6. Why a Bunny?

What is the significance of the three photos posted in Number 5: Before We Continue? As I suggested, these photos and others are intended to keep you reading. Here is the significance (in reverse order). You will have noticed that the Elvis musical was to be held at the Admiralspalast. The Admiralspalast is on the northern end of Friedrichstrasse, about two hundred metres from the Weidendammer Bridge. The three main streets in Berlin Mitte are, IMO, Wilhelmstrasse, Friedrichstrasse which runs parallel to Wilhelmstrasse and Unter den Linden which transects both. Here is the Admiralspalast:

688px-Berlin,_Mitte,_Friedrichstrasse_101-102,_Admiralspalast_01

Nice, isn’t it? (The photo is from Wikipedia). It’s one of the very few buildings in that part of Friedrichstrasse that was not completely destroyed in the war (it has been faithfully rebuilt but you can see traces of the original stonework if, like me, you are into that sort of thing).  It’s important, IMO, because Max Raabe has played there and if you haven’t heard Max and his Palast Orchestra do yourself a Youtube favour:

https://www.youtube.com/watch?v=IlUPqR3Cy5c (the music starts at 0:30).

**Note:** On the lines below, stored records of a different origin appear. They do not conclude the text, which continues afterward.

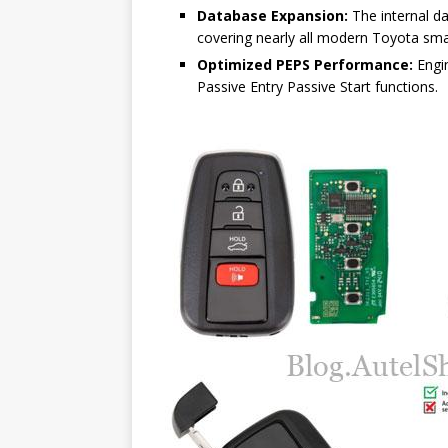
Database Expansion:
The internal d
covering nearly all modern Toyota smar
Optimized PEPS Performance:
Engin
Passive Entry Passive Start functions.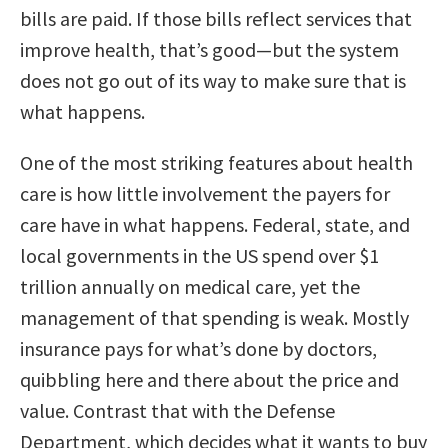
bills are paid. If those bills reflect services that
improve health, that’s good—but the system
does not go out of its way to make sure that is
what happens.
One of the most striking features about health
care is how little involvement the payers for
care have in what happens. Federal, state, and
local governments in the US spend over $1
trillion annually on medical care, yet the
management of that spending is weak. Mostly
insurance pays for what’s done by doctors,
quibbling here and there about the price and
value. Contrast that with the Defense
Department, which decides what it wants to buy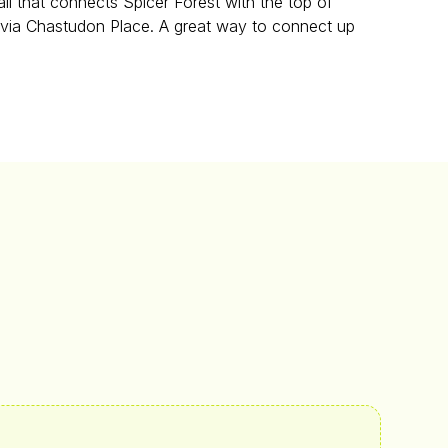
il that connects Spicer Forest with the top of
 via Chastudon Place. A great way to connect up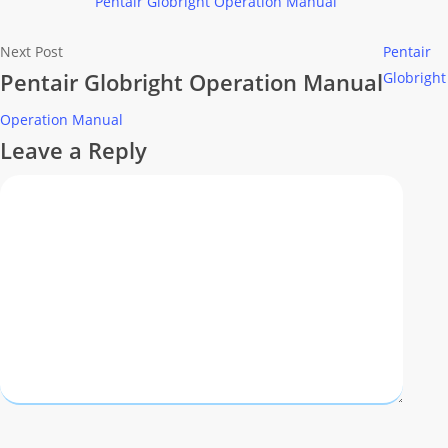
Pentair Globright Operation Manual
Next Post
Pentair
Pentair Globright Operation Manual
Globright
Operation Manual
Leave a Reply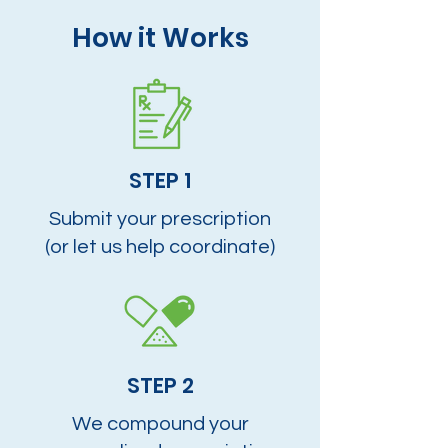
How it Works
STEP 1
Submit your prescription
(or let us help coordinate)
STEP 2
We compound your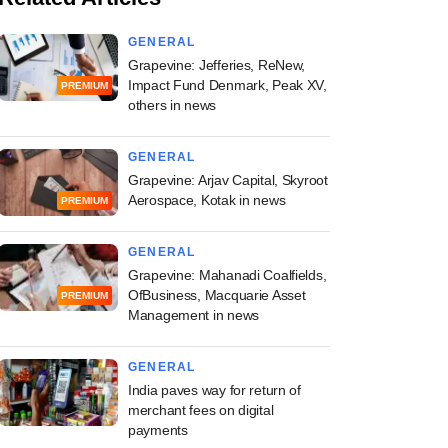
GENERAL
Grapevine: Jefferies, ReNew,
Impact Fund Denmark, Peak XV,
PREMIUM
others in news
GENERAL
Grapevine: Arjav Capital, Skyroot
Aerospace, Kotak in news
PREMIUM
GENERAL
Grapevine: Mahanadi Coalfields,
OfBusiness, Macquarie Asset
PREMIUM
Management in news
GENERAL
India paves way for return of
merchant fees on digital
payments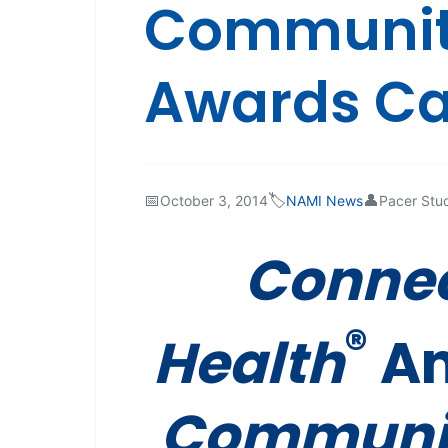
Community
Awards Cal
📅
🏷️
👤
October 3, 2014
NAMI News
Pacer Stu
Connec
®
Health
An
Communit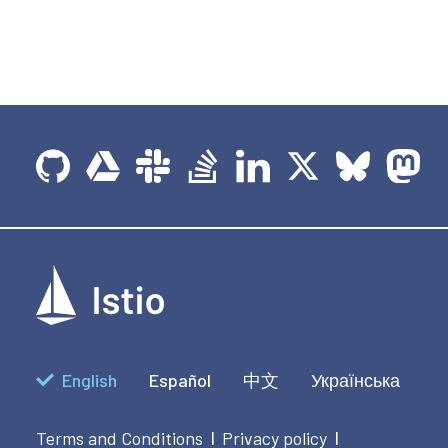
English
Español
中文
Українська
Terms and Conditions
Privacy policy
|
|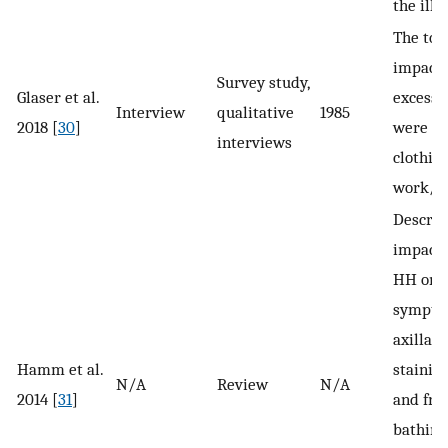
the illn
The top
impact
Survey study,
Glaser et al.
excessi
Interview
qualitative
1985
2018 [
30
]
were dai
interviews
clothing
work/ca
Describ
impact 
HH on p
symptoms
axillar
Hamm et al.
staining
N/A
Review
N/A
2014 [
31
]
and fre
bathing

Also, one of the things I really love doing is finding the place where stuff happened. If I find an interesting photo I like to track down where the place is now and do a Then and Now comparison. So we will eventually find the link between where the Elvis musical played (above) and this famous and interesting photo (from AHF) when we do our stroll down Friedrichstrasse towards the Weidendammer Bridge:

3ygpsgi

Bugger it. Let’s do it now. It look me ages to find this spot. Thankfully, after two days of walking around Berlin looking for this corner, someone on AHF identified the location for me. See the sorry procession of refugees trudging north (i.e. away from Berlin Mitte)? There’s a burning troop carrier on the left and they walk past a corpse. This is the same spot today (it’s almost opposite the Admiralspalast):

reinhardtstrasse

The second photo (of the East Berlin watchtower/border guard bloke) was taken by me in the 1970s when the Wall was still up. If you find stories of drunken Australian schoolteachers on holiday antagonising innocent Communist East German and/or Russian soldiers interesting, read the next few posts. The border guard noticed me taking photos over the Wall with a telephoto lens and produced his  – somewhat larger – camera to photograph me. The fact that we got turned inside out at the border crossing into East Berlin the next day notwithstanding, I prefer to believe the guard was trying to be as funny as he could get away with, given that they were under constant supervision. More on The Wall and its guards later but don’t be told that it has all been pulled down. There are sections still standing – some fairly close to where the refugees are fleeing in the above photo. I took this photo a few hundred metres along Chausseestrasse, past its junction with Friedrichstrasse. Notice the derelict building on the right – this photo was taken in 2011. I expect to be back in Berlin in late 2017 so I’ll see if this section has been rebuilt or not.

remnants

A little further along Chauseestrasse you could- in 2011 – find this ruin. You can still see blocks in Berlin that were bombed out in 1945 but if you want to see them, you’d better hurry.

chausseestrasse

And the bunny rabbit? Well, there has been some argument on Axis History Forum and other sites as to how much of Hitler’s bunker still exists, given that the goddamn Commies tried to rip it up in 1988. We will examine the history of the bunker if we ever get ourselves settled into our accommodation. In the meantime, only the bunny knows what’s down there as I took the photo of him/her (let’s not be gender-presumptuous) in the previous post outside the front door of my apartment in 2010. His/her warren is directly above Hitler’s bunker.

Bunker bunny

Some people have unkindly suggested that I faked the above photo. That is the type of insinuation that I have come to expect from those picky anorak types. I can assure you that I did not photoshop that tree into the picture and that is the same rabbit except in the first photo he is seventy-one years old.

We’d better get a wriggle on to our accommodation or those whom we left at Potsdamer Platz will be totally Willesseed by the time we pick them up.

Last time I looked we were passing the Swiss Embassy and were  about to cross the grassed area in front of the Reichstag. We will come back later to look at the Reichstag, the Reichstag Fire and the Battle for the Reichstag in some detail but for now we pass it on our left and scurry towards the Brandenburg Gate.